In a possible design solution, the first signal may be a signal obtained by performing deceleration modulation on the symbol based on extended Fourier transform, a quantity of rows in a matrix of the extended Fourier transform is greater than a quantity of columns in the matrix of the extended Fourier transform, the quantity of columns in the matrix of the extended Fourier transform is the same as a quantity of symbols, and the quantity of rows in the matrix of the extended Fourier transform is the same as a quantity of subcarriers.

Optionally, the first signal, the matrix of the extended Fourier transform, and the symbol may meet the following relationship:

$s\left(t\right)=\sum _{k=-\frac{K}{2}}^{\frac{K}{2}-1}\sum _{n=0}^{N-1}{a}_n{e}^{-j2\pi \mathrm{kf}\left(n\right)}{e}^{j2\pi k\Delta ft};\mathrm{and}$ $-T_{cp}\le t<T_{sym}.$

• • s(t) is the first signal, K is the quantity of rows in the matrix of the extended Fourier transform, N is the quantity of columns in the matrix of the extended Fourier transform, a_n is an n^th symbol, e^−j2πkf(n) is an element in the matrix of the extended Fourier transform, f(n)=n/N or f(n)=[nK/N]′/K, [ ]′ is rounding, Δf is a subcarrier spacing, T_cp is duration corresponding to a cyclic prefix in the first signal, and T_sym is duration corresponding to an original signal in the first signal.

- _Exercise task a_
Please return the lines of the shape layout change listing starting at the line containing "black cross at (350, 216): moved" and ending at the line containing "red star at", reproduced without any change.

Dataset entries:
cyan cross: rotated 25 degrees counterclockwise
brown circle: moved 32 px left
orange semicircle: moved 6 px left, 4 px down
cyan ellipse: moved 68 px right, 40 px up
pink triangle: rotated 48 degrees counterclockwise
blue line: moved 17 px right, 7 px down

==

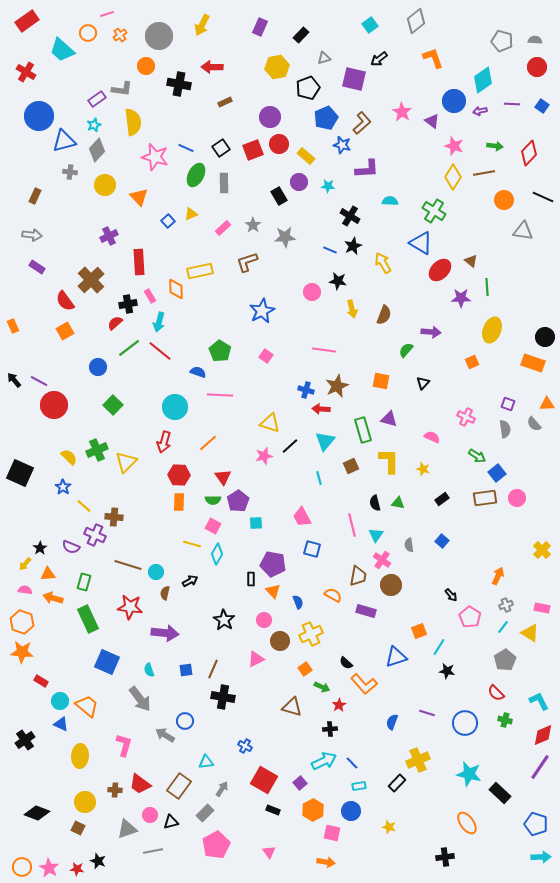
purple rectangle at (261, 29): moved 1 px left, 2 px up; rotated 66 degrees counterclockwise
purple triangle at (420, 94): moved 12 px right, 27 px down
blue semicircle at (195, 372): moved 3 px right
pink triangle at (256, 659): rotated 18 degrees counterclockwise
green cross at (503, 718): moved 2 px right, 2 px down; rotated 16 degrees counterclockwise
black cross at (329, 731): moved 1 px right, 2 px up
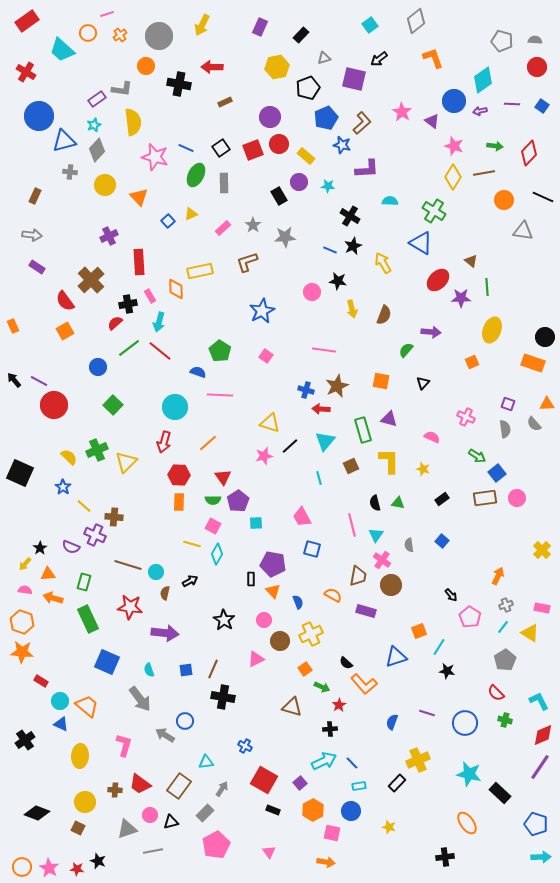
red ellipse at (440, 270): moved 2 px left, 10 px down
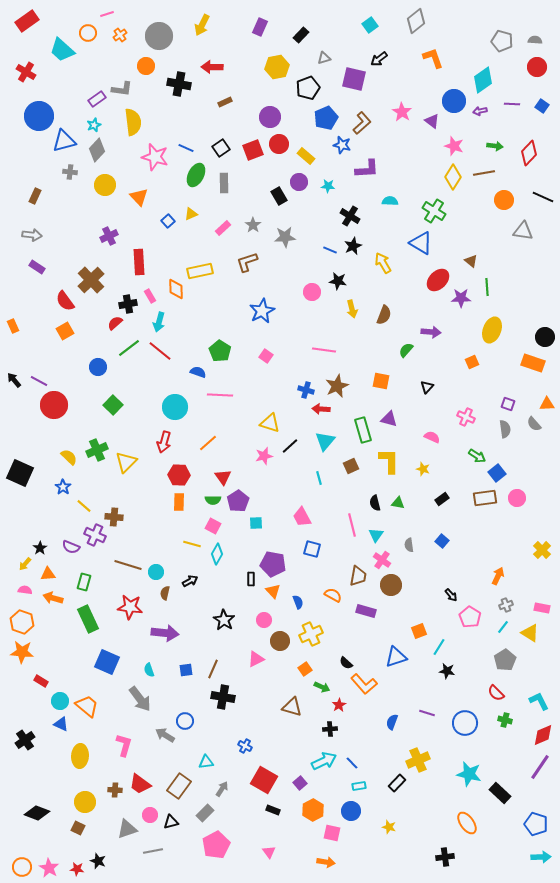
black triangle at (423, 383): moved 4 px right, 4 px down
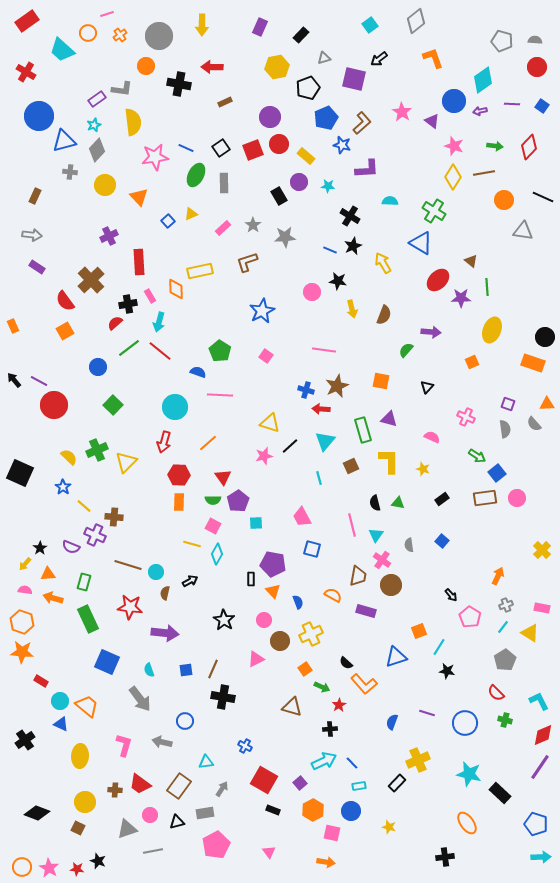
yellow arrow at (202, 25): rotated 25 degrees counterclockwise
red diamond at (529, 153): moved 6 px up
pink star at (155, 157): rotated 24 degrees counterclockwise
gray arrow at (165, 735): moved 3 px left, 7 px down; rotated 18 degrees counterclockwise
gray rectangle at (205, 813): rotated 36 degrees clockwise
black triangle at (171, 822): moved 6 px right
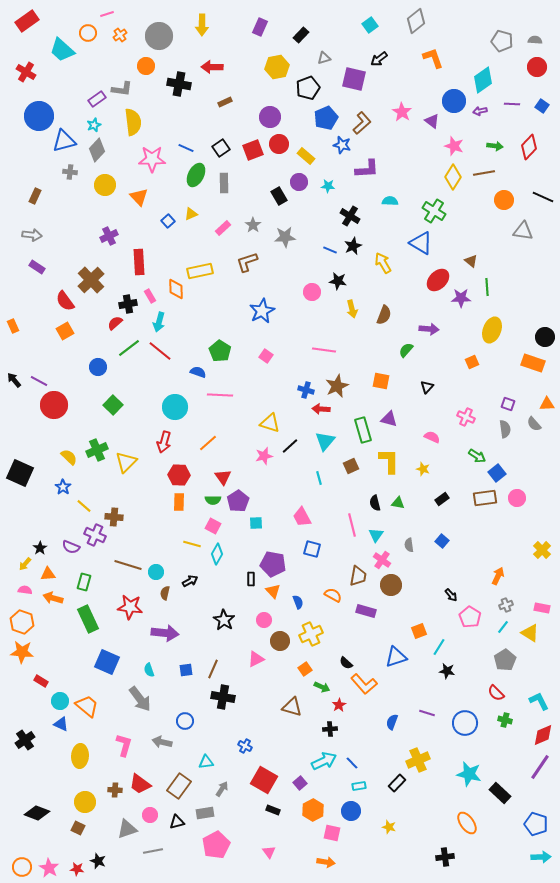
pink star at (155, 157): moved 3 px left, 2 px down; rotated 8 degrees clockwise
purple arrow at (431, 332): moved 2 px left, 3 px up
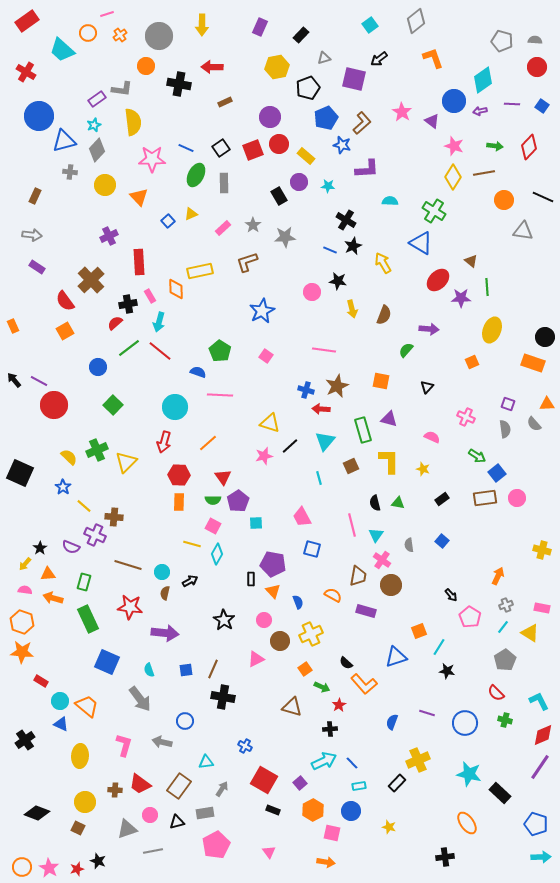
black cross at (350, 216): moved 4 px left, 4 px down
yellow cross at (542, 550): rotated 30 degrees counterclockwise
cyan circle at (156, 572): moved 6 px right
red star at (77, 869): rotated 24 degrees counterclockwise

- _Exercise task b_
Retype word for word the portion of the extended Fourier transform text starting at "In a possible" and ending at "quantity of subcarriers.".

- _Written reply a_
black cross at (350, 216): moved 4 px left, 4 px down
yellow cross at (542, 550): rotated 30 degrees counterclockwise
cyan circle at (156, 572): moved 6 px right
red star at (77, 869): rotated 24 degrees counterclockwise

- _Written reply b_
In a possible design solution, the first signal may be a signal obtained by performing deceleration modulation on the symbol based on extended Fourier transform, a quantity of rows in a matrix of the extended Fourier transform is greater than a quantity of columns in the matrix of the extended Fourier transform, the quantity of columns in the matrix of the extended Fourier transform is the same as a quantity of symbols, and the quantity of rows in the matrix of the extended Fourier transform is the same as a quantity of subcarriers.